- The teens who filmed a man drowning in Florida may not have committed a crime
- That's because in Florida and many other states, citizens are not legally required to save someone if they are not the ones who endangered the person
(CNN)A group of Florida teens watched a man drown in a pond and did nothing to help him, laughing and filming his death on a cell phone.
But though they stood by for 10 minutes without rendering aid, Florida police said earlier this week that it could be difficult to charge them with a crime.
There isn't a law in Florida that requires people to call for help for anyone in distress, according to law enforcement officials.
"If there was (a law like that), we would charge them," Cocoa Police Department spokeswoman Yvonne Martinez said.
Now many people -- including family members of the man who died -- are asking how it could be legal to look on while someone is dying without intervening.

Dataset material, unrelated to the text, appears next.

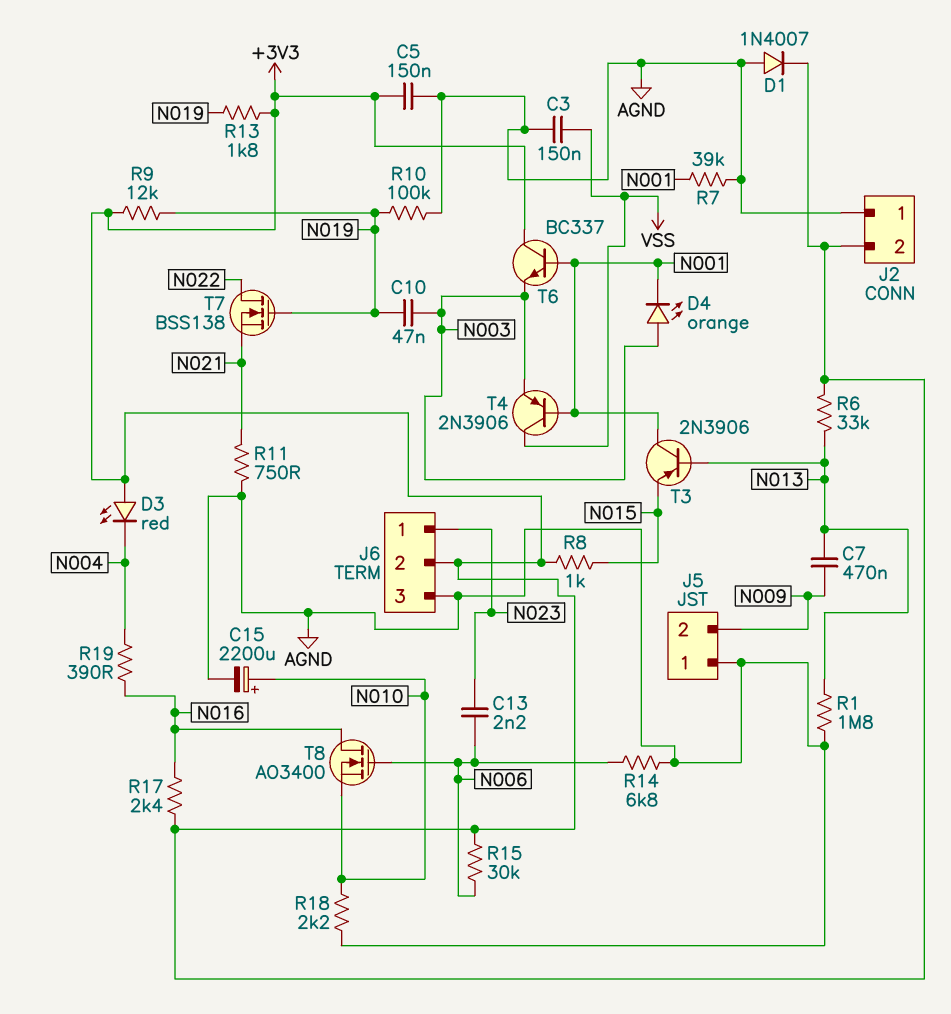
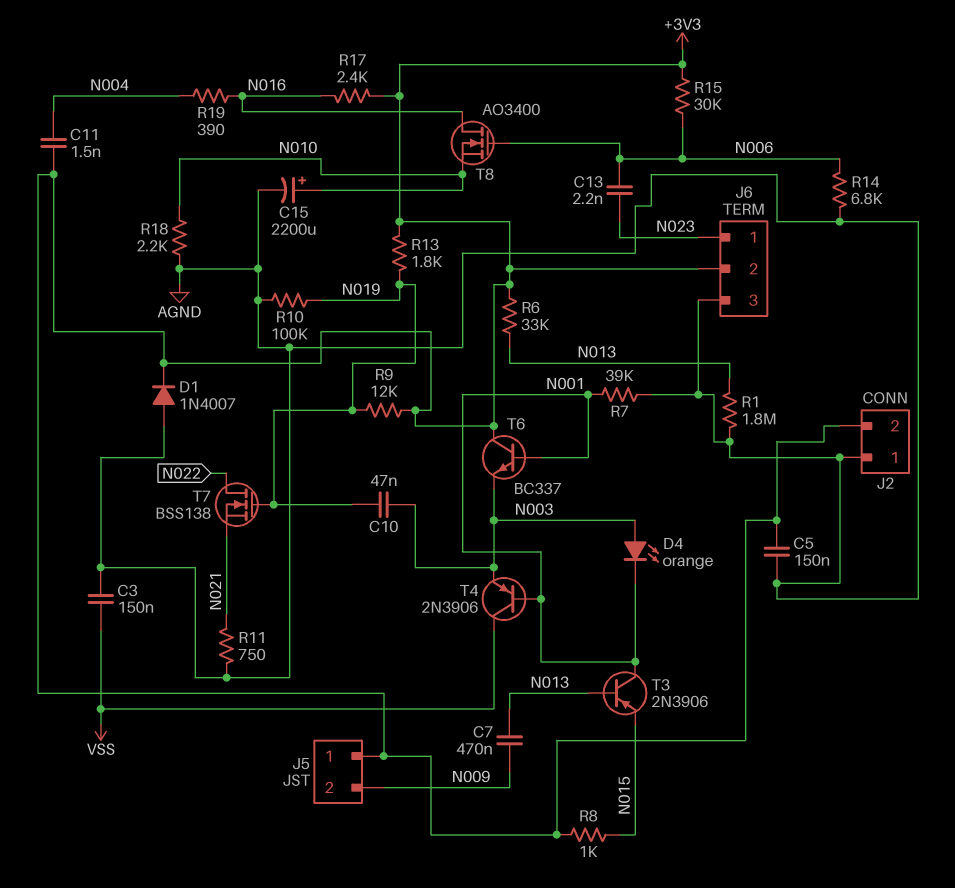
C11: none -> 1.5nF (+3V3, N004)
D3: LED red (A +3V3, K N004) -> none
J5 pin 1: AGND -> +3V3

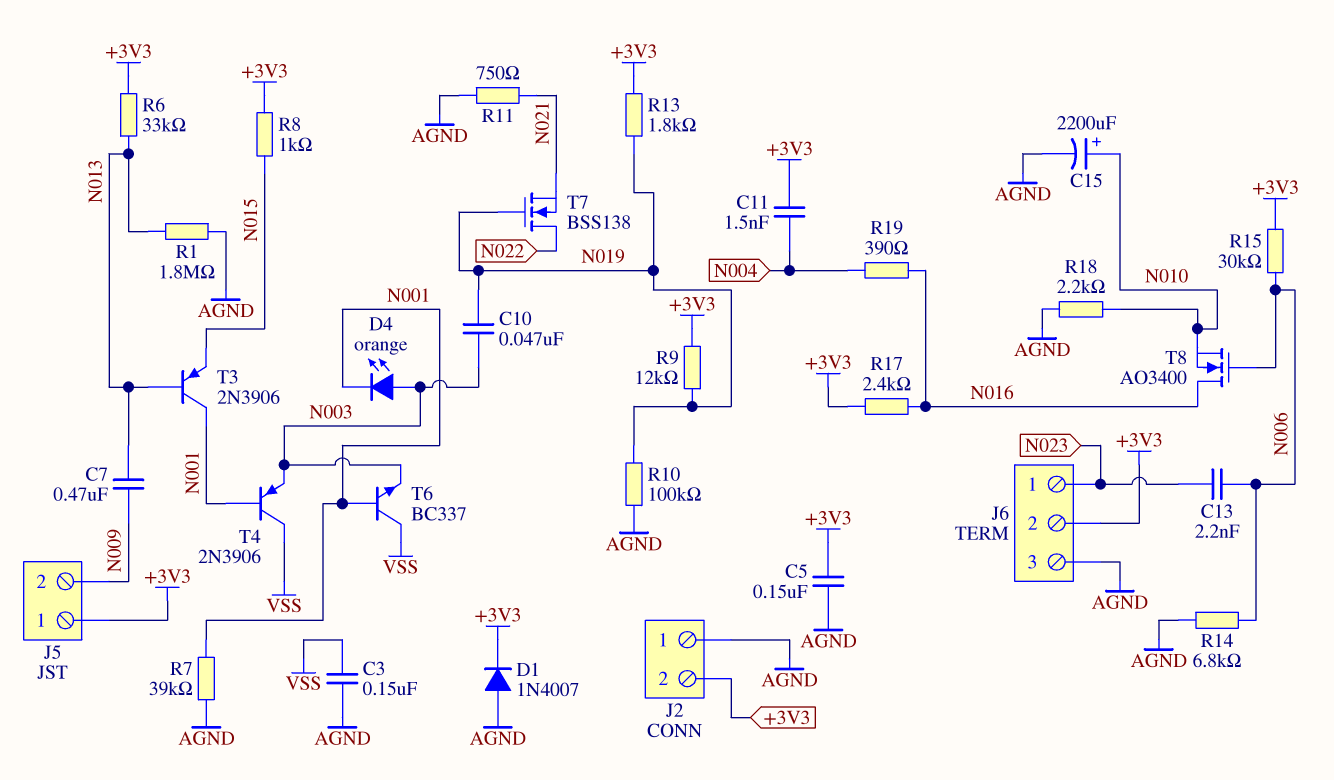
T6: NPN BC337 (B N001, C +3V3, E N003) -> NPN BC337 (B N001, C VSS, E N003)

"The family is frustrated ... the detectives are frustrated that we cannot hold anyone accountable for this," Martinez added. "No one deserves to go like that."
The teens could face charges for failure to report a death -- but that's a minor charge.
Some states have so-called 'good Samaritan' laws that protect people who do take action.
But only a few states actually have laws requiring residents to act if they see a crime. In Minnesota, for example, there's a "duty to assist" provision. According to the law, anyone "at the scene of an emergency" who knows that someone "has suffered grave physical harm, or could be hurt" must provide "reasonable assistance." Minnesota lawmakers define reasonable assistance as calling or attempting to call police or medical personnel, according to state statute.
By contrast, many foreign countries including Denmark, Germany and France have duty to assist statues or similar laws.
The absence of such laws here owes in part to the fact that courts have consistently ruled a person is not bound by law to help someone else (even if one would think the law of common decency applied).
"You cannot be held responsible for anything unless you have a duty," CNN legal analyst Danny Cevallos said.
Cevallos says as horrible as the crime may sound, only people with a specific job or relationship are required to render aid. Lifeguards, for example, are bound by their jobs to save people from drowning. Parents are required to take care of their children. People who have endangered the welfare of others are often required to render aid. But the state cannot obligate citizens to act a certain way if they don't have a responsibility to do so.
"Not everything that is morally correct can be legally mandated," Cevallos said. "Morality is always going to be a larger circle than the law."
This is not the first time that people have been known to stand by and watch a crime in progress without intervening.
In 2009, for example, police said that more than a dozen teens were aware that boys were gang-raping a 15-year-old girl outside a California high school homecoming dance, but did nothing to stop the horrific crime.
The police were hamstrung in their investigation because, while a California state law made it illegal not to report a witnessed crime against a child, it only applied to children 14 and under.
"We do not have the ability to arrest people who witnessed the crime and did nothing," police in Richmond, California told CNN at the time. "The law can be very rigid. We don't have the authority to make an arrest."
The Florida drowning strikes many as particularly cruel because the teens can be heard on the video taunting the man and telling him they will not be coming to his aid.
But it's by no means the first time digital technology has turned indifference to a crime into a public spectacle that many find deeply unsettling.